Selected excerpt:

-- Opening Marker --

Most remakes, however, are simply crassly commercial projects. Someone somewhere said, "Hey, this is available and no one's seen it in a while. Let's cash in." Exhibit A: The upcoming film of The A Team.

Which brings us to The Wolfman, which attempts to retell the story that originated with a 1941 film starring Lon Chaney Jr. that was called The Wolf Man. The Chaney film isn't a classic in the sense that James Whale's Frankenstein or Todd Browning's Dracula are, as a formal piece of cinema. It was a corny horror programmer that happened to star Claude Rains and the wonderfully named Maria Ouspenskaya.

But it's a classic in the sense that it has legs -- that it's the werewolf story that spawned all cinematic werewolf stories. There's always room for a new one -- and there's no need to retell this old one.

Still, to be fair, Joe Johnston's remake isn't dreadful -- certainly not as awful as the commercials make it look. It's not a good movie, by any stretch -- but it could have been a lot worse.

-- Closing Marker --

Task description:
Continue the review of The Wolfman remake, beginning after its final sentence above.

Dataset excerpts:
-- Opening Marker --

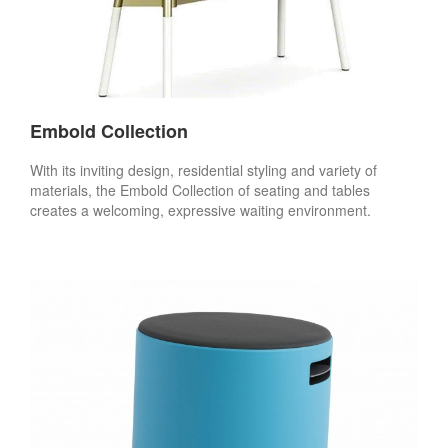
Embold Collection
With its inviting design, residential styling and variety of
materials, the Embold Collection of seating and tables
creates a welcoming, expressive waiting environment.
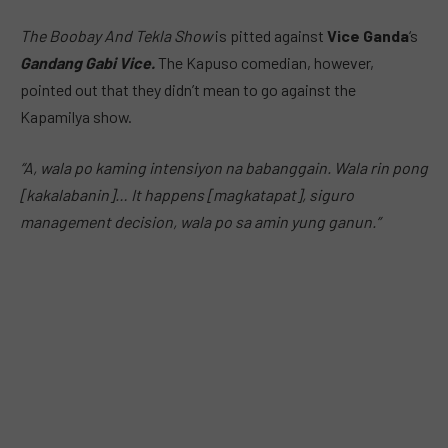
The Boobay And Tekla Show
is pitted against
Vice Ganda
‘s
Gandang Gabi Vice.
The Kapuso comedian, however,
pointed out that they didn’t mean to go against the
Kapamilya show.
“A, wala po kaming intensiyon na babanggain. Wala rin pong
[kakalabanin]… It happens [magkatapat], siguro
management decision, wala po sa amin yung ganun.”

-- Closing Marker --

Answer space:
What it's got going for it is Johnston's willingness to go for the throat with the action -- literally. When the title character runs wild, he doesn't just bite people or claw them -- he defenestrates them, dismembers them, decapitates them -- and all the other dis- and de- words that have to do with horrible things that can happen to the human body.

And this Wolfman isn't selective: Once he's turned loose by a full moon, he's a little like the Tasmanian Devil in the Looney Tunes cartoons -- a one-man tornado of violence cutting a swath through the closest available crowd of humans, leaving a wake marked by gallons of fake blood and rubber guts and limbs.